Yurt camp # one has only been open for a year. It has about 10 beautifully finished yurts laid out in a circle around a central wooden deck that has a massive fireplace.
There are wooden structures tucked inbetween the yurts that have western toilets and basins. There is a long building at the entrance which is warm and wooden with an endless supply of hot water and long tables for those meals. It has wi-fi. Shaky sometimes. But it is there. AND there are three modern showers with doors that close and water that is toasty. I wrote all this for comparison..but you may have guessed that. You can hear jackals at night braying around the outside perimeter. But the grey and white kitten still appears at the door every morning so I am assuming the green fence is holding it’s own.

**SOURCE DATA:**
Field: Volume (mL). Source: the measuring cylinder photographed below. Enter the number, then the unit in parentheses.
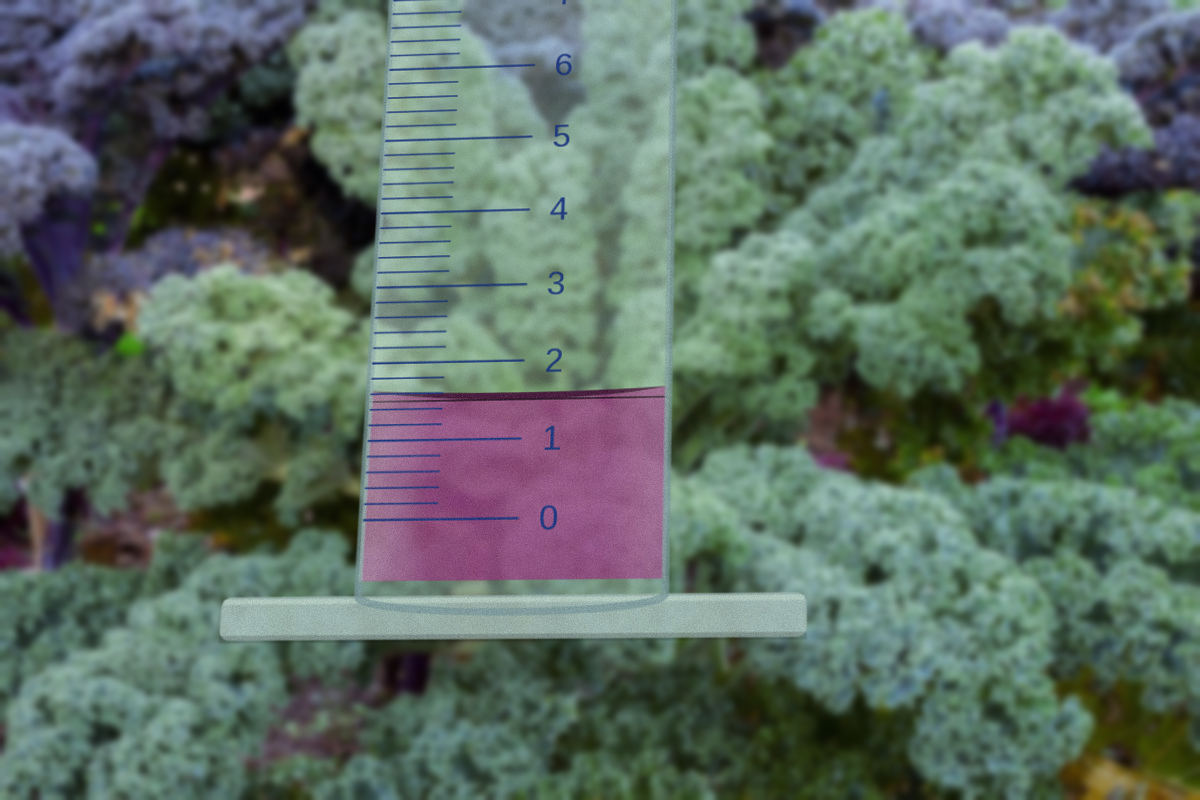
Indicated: 1.5 (mL)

**GOAL OF THE EXERCISE:**
Answer these about the yurt camp passage:
(a) How long has the camp been open?
(b) What stands at the center of the circle of yurts?
(c) What animals can be heard at night around the perimeter?

**ANSWER BOX:**
(a) About a year.
(b) A central wooden deck with a massive fireplace.
(c) Jackals.